The taxi packed as many people as possible in an we were off. We kept driving father and father into the mountains. Soon I saw a sign—Malealea Lodge, only 22 km! We slugged our way over hills, picking up people off the side of the road and dropping them off. We drove through some of the most beautiful farmland I have ever seen. Fields hugged the edges of cliffs and below you could see tiny rivers cutting through huge canyons. Unfortunately the fields have all been harvested by this time, and brown stalks and dark red, tilled earth was all that remained.

The terrain started to get rocky and the mountains began to creep up around us. After what seemed like an hour of driving, I saw another sign—Malealea Lodge, only 7 km. We were getting closer! At this sign I transferred to another taxi waiting for us. The music was blasting so loud I couldn’t even think! I laughed to myself as I glanced at the taxi wall and saw a sign that said: “Certified to carry 15 passengers seated.” We had almost 20 people in the taxi and in all actuality it was standing room only. We started to climb up and up, and I saw a sign saying we were now entering the Gates of Paradise Pass. Almost instantly, as we came over a small hill, the taxi was hugging a small road on the side of the mountain! It was the first time in my life that I can actually remember my breath being taken away. What I saw must have been one of the most beautiful sights on this earth. Down below the fertile basin was filled with patchwork fields and small homes and huts. The setting sun splashed its last bit of light on the gigantic mountains in the distance (some covered with snow at the top!), their smooth, crinkled red surfaces dotted with shadows and a golden glow.

Up and down we went until we reached the end of the road and where I entered the Malealea Lodge. A small boy sitting outside the lodge greeted me with a warm smile and a wave.

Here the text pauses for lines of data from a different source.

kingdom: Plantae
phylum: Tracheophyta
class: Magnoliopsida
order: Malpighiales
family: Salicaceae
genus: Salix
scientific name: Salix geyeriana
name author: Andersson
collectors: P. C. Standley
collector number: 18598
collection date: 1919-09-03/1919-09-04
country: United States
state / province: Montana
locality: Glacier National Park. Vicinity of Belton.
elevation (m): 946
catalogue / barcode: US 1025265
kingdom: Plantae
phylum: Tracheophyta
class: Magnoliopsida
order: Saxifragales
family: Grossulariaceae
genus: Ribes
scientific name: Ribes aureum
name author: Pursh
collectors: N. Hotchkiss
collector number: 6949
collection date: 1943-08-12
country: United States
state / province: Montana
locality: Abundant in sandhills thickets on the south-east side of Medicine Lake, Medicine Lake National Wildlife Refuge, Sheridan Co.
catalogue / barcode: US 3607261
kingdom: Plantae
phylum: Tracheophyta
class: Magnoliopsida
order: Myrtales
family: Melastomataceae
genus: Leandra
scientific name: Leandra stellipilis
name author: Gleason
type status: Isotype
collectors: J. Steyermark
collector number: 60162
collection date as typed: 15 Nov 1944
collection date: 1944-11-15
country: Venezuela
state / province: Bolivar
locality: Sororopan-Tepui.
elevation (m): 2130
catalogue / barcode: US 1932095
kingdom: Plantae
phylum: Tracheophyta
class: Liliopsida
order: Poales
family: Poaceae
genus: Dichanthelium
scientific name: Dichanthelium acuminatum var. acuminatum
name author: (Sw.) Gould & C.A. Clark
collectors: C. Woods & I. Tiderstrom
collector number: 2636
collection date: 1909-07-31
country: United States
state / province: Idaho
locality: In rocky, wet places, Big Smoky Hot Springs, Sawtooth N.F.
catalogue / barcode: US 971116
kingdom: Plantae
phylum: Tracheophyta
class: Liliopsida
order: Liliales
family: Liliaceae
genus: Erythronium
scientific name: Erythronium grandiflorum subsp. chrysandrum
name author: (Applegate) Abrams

It was a nice gesture to brighten my weary self after I had literally been traveling all day. I entered the Lodge where I met Bokon who helped me get checked in. There was some mix up with my rooming situation, as apparently they were not expecting me until tomorrow and they had me in a super expensive suite hut. Thankfully we were able to fix it and now I have the basic Basotho forest hut with community bathrooms. It’s really nice, and I don’t think I would have needed all that extra stuff anyways. Bokon took me to my hut and I got settled in. I then walked through a small patch of forest and up a hill where I saw a local band and choir performing for the people at the lodge. I met some of the guys who work here doing the tours and who live in the village down the street. They were pretty cool, I might have one of them as a guide for my Pony Trek to the falls.

After listening to the music I went into the dining room to have dinner. When I got there I noticed that the tables were labeled by groups and families. I didn’t have anyone to sit with, so I asked a lone woman if I could sit with her. She couldn’t speak much English but she was more than happy to allow me to join her at the table. Soon her husband came to join us as well. Their names are Aya and Take and they are from Japan. They are on holiday for 3 weeks, visiting several countries in Southern Africa. We had a really good time at dinner. All through the meal we were laughing because we kept stealing bread from other tables for our lunch tomorrow and hiding it from other people. They were surprised when Take said the rice soup looked like miso soup and I said: “I love miso!” They asked me about my work in South Africa and I asked them about theirs in Japan. Aya is a house wife and Take teachers Japanese at a high school. After the main dish was served—pap, spinach and corn, steak, and banana bread with custard, I said goodbye and came back to the hut to write. The power goes out at 10—the huts only have power from 5 to 10pm because of a generator. When the lights go out everything will be dark, and you’ll be able to see every star in the Southern hemisphere.